> [Texte à lire]
━━━
Fondée au XVIIIe siècle, la Manufacture nationale de Sèvres, située près de Paris, dispose d’une palette de savoir-faire exceptionnelle. Devenue en 2012 l’établissement public Cité de la céramique – Sèvres & Limoges – suite à son rapprochement avec le Musée national de la céramique de Sèvres en 2010, puis le Musée national Adrien Dubouché de Limoges –, elle accueille tout au long de l’année des créateurs de tous horizons – artistes, designers, architectes, etc. – dans le cadre d’un dialogue prolifique et innovant autour de la porcelaine et du grès. Des expositions mettent régulièrement en lumière le fruit de ces collaborations. La dernière en date a offert au public de découvrir une trentaine de sculptures réalisées au cours de différents temps de résidence par l’Autrichien Elmar Trenkwalder. Du 21 janvier au 27 avril prochains, seront présentés à leur tour les travaux respectifs de Valérie Delarue et Clémence van Lunen. A l’occasion de la sortie de notre nouvel e-magazine consacré à la céramique dans l’art contemporain, la directrice de la Cité de la céramique, Romane Sarfati, revient sur les spécificités de son institution et dresse les grandes lignes de la politique de développement engagée.
ArtsHebdo|Médias. – Les liens noués par la manufacture de Sèvres avec les artistes font-ils partie de son histoire originelle ou bien est-ce un développement récent de ses activités ?
Romane Sarfati. – En réalité, la Manufacture nationale est née non seulement de ses savoir-faire en termes de création et de fabrication de porcelaine, mais aussi de cette relation entre les artisans et les artistes, peintres, sculpteurs, qui occupent des responsabilités de direction artistique, voire technique, dès les premières années de son activité au XVIIIe siècle. Au fil du temps, ce bouillonnement artistique a été plus ou moins important selon la personnalité du directeur de l’institution et des mouvements artistiques. La présence des artistes est restée forte au XIXe siècle, au tout début du XXe, puis il y a eu une forme de creux, avant le renouveau initié dans les années 1960 par André Malraux et le directeur de l’époque, Serge Gauthier, qui entendent alors solliciter des artistes contemporains – Alexandre Calder, Serge Poliakoff, Jean Arp ou encore Pierre Alechinsky, pour ne citer qu’eux – pour relancer la Manufacture ou, en tout cas, la réinscrire dans ce dialogue avec la création. Ce qui s’est passé ces dix dernières années sous la houlette de David Caméo se situe dans une forme de continuité, cependant source d’un foisonnement que l’institution n’avait jamais connu à ce point. Une dynamique renforcée donc, à travers le travail avec des plasticiens, mais également des designers, des architectes, des créateurs de mode, des compositeurs ou encore des chorégraphes. Nous sommes ancrés dans cette pluridisciplinarité.
La céramique est une notion très étendue. Quelles sont les spécificités de Sèvres ?
━━━
> [Données recueillies]
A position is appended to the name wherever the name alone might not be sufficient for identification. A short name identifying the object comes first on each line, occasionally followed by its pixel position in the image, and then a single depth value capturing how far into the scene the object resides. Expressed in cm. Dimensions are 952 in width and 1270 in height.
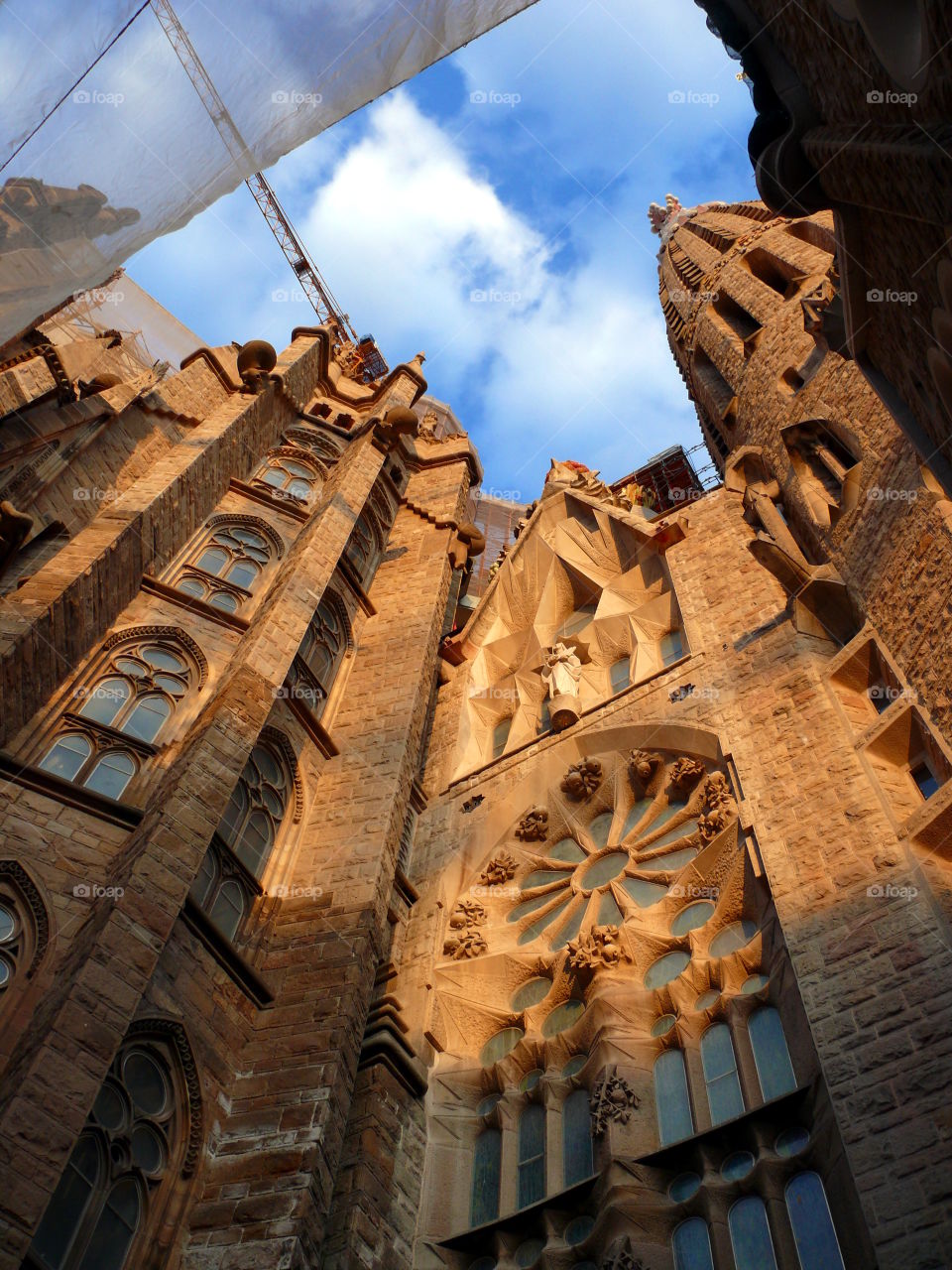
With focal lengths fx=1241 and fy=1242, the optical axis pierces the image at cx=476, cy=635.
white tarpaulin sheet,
━━━
> [Énoncé de la tâche]
Reproduisez à l’identique le passage du texte sur la Manufacture de Sèvres qui commence par les mots « ArtsHebdo|Médias. – Les » et s’achève sur « ses activités ? ».

> [Votre réponse]
ArtsHebdo|Médias. – Les liens noués par la manufacture de Sèvres avec les artistes font-ils partie de son histoire originelle ou bien est-ce un développement récent de ses activités ?